Advertisement

An Artist’s Wide-Ranging Practice Explores the Past and Present, the Self and Society

Karen Kedmey
Oct 31, 2014 9:59PM

Italian contemporary artist Loredana Di Lillo is interested in the past and the present, truth and fiction, the personal and the collective—and the overlap between them. Working with whatever medium best suits her message, she has produced drawings, paintings, sculptures, installations, photographs, videos, and books, in which she makes recognizable objects and images strange. Through them, she reflects upon the effects of time, memory (and mis-remembering), and personal and collective history on our experience of life, and explores how these experiences feed into the mores of contemporary society. 

She once brought a range of works together at Cardi Gallery to transform its spaces into repositories of childhood memories, not necessarily her own.

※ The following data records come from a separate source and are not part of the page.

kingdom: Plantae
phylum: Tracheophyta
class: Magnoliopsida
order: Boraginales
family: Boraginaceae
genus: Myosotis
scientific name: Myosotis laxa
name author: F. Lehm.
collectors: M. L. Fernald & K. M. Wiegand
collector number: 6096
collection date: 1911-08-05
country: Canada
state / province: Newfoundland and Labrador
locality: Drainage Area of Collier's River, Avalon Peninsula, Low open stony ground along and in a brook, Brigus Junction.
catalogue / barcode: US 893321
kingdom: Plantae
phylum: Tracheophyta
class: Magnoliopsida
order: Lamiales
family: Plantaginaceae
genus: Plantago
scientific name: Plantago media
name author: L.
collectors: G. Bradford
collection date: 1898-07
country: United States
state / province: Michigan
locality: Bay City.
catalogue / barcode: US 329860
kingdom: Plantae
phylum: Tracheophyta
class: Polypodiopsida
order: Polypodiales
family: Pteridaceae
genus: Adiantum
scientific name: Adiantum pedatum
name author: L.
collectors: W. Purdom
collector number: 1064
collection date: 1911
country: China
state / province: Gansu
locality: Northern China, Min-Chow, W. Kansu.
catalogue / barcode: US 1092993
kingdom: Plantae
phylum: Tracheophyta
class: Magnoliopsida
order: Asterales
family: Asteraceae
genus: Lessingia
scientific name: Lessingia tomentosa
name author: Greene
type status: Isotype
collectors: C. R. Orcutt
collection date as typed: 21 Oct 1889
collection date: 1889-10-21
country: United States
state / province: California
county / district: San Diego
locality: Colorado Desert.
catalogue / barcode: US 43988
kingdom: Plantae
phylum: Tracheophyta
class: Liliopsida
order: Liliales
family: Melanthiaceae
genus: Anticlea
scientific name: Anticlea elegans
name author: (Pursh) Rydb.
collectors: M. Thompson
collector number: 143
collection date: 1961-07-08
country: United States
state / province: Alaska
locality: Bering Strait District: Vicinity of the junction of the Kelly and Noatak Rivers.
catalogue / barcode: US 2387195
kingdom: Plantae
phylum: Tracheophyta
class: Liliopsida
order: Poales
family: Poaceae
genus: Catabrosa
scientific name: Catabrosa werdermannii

Reflecting a more universal experience of childhood, including that of innocence and its loss, her installation included a series of manipulated, sexually explicit photographs, as well as a giant inflatable mattress, complete with cartoon arms snaking out of its sides—representing the comfort and fear wrapped up in the relationship of children to their parents and their home. This installation exemplified the artist’s overarching aim, which she once described as an attempt “to reconcile and document a fleeting vision of dream, art, and reality.”

Though Di Lillo’s art is often based upon her own experiences, she aims to reach beyond herself, and once stated that within her work is “something that goes a bit beyond the little story of my life, but that is also very close to the intimate story of us all.” This is reflected in pieces like Supernatural (2011), an amorphous sculptural form composed of white, yellow, black, and clear plastic garbage bags layered over a bronze piece concealed beneath. The work’s title alludes to the otherworldly, ghostly, or godly, and foregrounds the power of suggestion to activate the mind, tapping into our inbuilt inclination to make sense of our surroundings by drawing on our memories, experiences, and associations, with imagination often filling in the gaps. In To Lose (2013), the artist presents an open-ended and poetic meditation on an experience that unites us all: loss. This economical piece consists of the phrase “to lose” affixed to the wall, with “to” in black decal lettering and “lose” in white neon script, and space after these words for any number of our own.